'Overdiagnosis' in breast cancer screening is still not understood
One-third of women who are given information about the potential for overdiagnosis through the National Health Services (NHS) breast screening programme may not fully understand the risks involved, according to new research.
In a survey of approximately 2,200 women, Cancer Research United Kingdom (UK) scientists at University College London (UCL) found that 64% felt they fully understood the information given about overdiagnosis, which is the chance that screening will pick up cancers that would never have gone on to cause any harm.
However, information about overdiagnosis has only been included in the NHS breast screening invitation leaflets since late 2013. So, overdiagnosis is likely to be a new concept for many people.
Yet despite uncertainty over the information they were given, intentions to attend breast screening remained high, with only 7% of women saying they would be less likely to attend screening after receiving the overdiagnosis information.

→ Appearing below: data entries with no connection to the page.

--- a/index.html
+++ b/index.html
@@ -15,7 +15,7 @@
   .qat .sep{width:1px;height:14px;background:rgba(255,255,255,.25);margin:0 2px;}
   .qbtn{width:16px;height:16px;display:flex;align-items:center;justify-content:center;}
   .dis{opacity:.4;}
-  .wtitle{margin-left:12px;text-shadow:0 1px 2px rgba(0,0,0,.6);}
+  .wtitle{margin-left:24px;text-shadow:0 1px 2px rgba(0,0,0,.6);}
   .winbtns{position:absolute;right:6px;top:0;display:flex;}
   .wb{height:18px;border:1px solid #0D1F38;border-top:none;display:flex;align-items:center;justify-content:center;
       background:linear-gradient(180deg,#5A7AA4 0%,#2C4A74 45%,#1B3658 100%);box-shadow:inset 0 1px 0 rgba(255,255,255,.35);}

On the other hand, 4% of women said they would be more likely to attend screening after receiving the information. The study was published in the British Journal of Cancer (2014; doi:10.1038/bjc.2014.482).

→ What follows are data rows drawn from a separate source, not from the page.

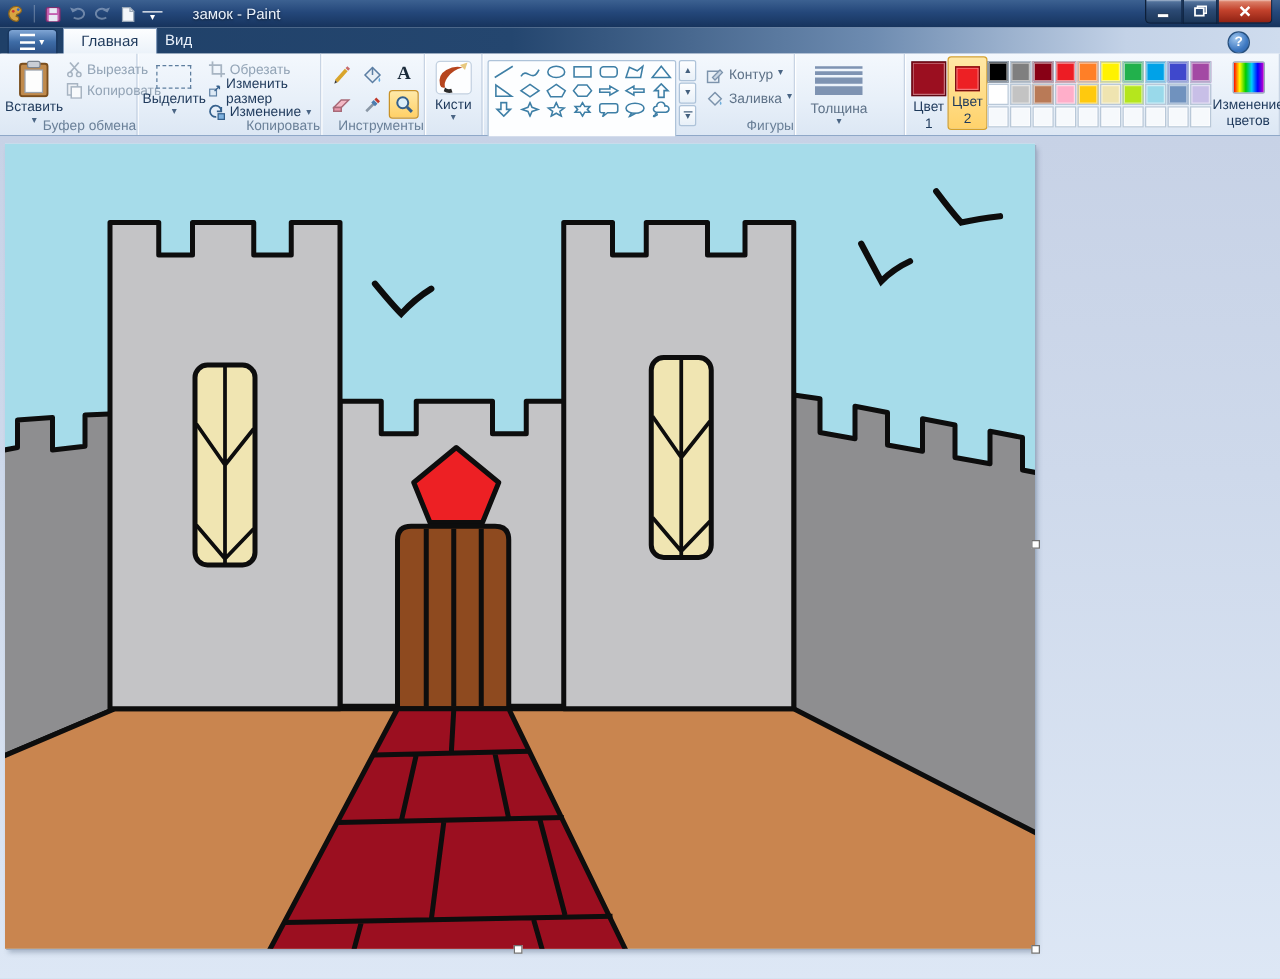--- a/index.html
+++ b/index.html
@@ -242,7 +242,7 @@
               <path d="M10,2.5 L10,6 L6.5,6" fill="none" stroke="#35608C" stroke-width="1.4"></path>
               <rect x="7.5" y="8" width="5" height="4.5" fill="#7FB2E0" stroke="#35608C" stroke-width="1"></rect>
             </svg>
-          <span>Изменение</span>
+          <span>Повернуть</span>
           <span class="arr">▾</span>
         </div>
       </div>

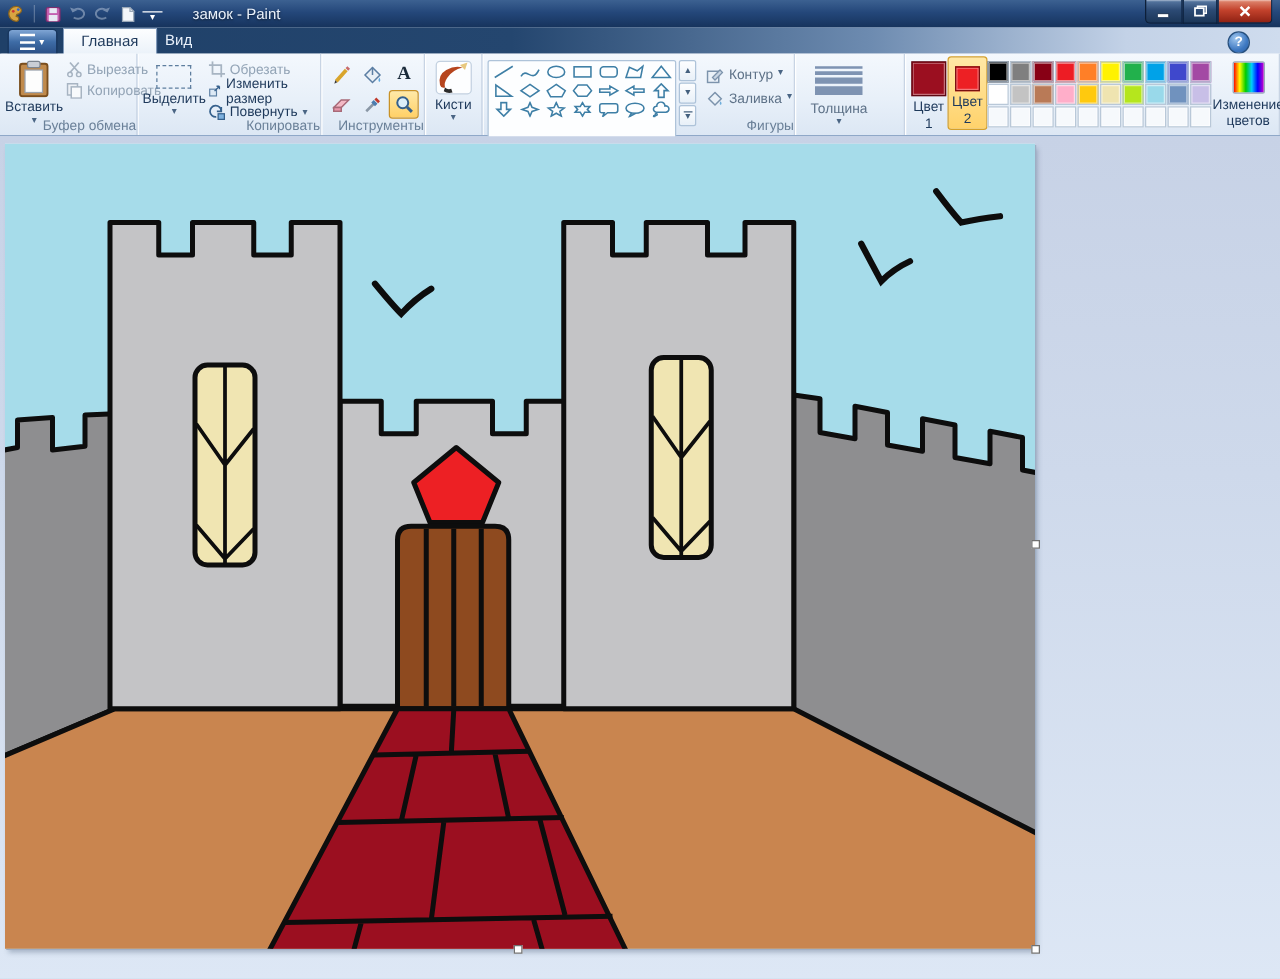--- a/index.html
+++ b/index.html
@@ -462,7 +462,7 @@
     <div class="rgroup" style="width:300px;border-right:1px solid #C8D4E4;">
       <div class="colbtn">
         <div class="sw1" style="background: rgb(155, 15, 32);"></div>
-        <span class="lbl">Цвет 1</span>
+        <span class="lbl">Цвет 3</span>
       </div>
       <div class="colbtn on">
         <div class="sw1 sw2" style="background: rgb(237, 32, 36);"></div>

"While there is clearly room for improvement, the information leaflet does appear to help some women make a decision about whether or not to have breast screening,” said study author Jo Waller, PhD, a researcher at the Health Behaviour Research Centre at UCL. She added, “But the study found that many women still struggle to understand the balance of benefits and harms linked to breast screening, so we need to find better ways to communicate the risks as well as the benefits.”
Overdiagnosis happens because some breast cancers grow so slowly that it would take more than a lifetime for them to threaten a woman's health. For every life that is saved through screening, researchers estimate that breast cancer will be overdiagnosed in approximately three women, however; currently there is no way to tell the difference between life-threatening cancers and cancers that are overdiagnosed, either at diagnosis or after treatment.
"We think it's vitally important for women to have clear information about breast screening, the balance of benefits and harms and the fact that they could be diagnosed with and treated for a cancer that might not have caused them harm,” said Sara Hiom, Cancer Research UK's director of early diagnosis. "We are committed to providing quality information that can help women understand the harms and benefits of breast screening, and research like this can help us refine the information we offer to be sure that it is as helpful and understandable as possible.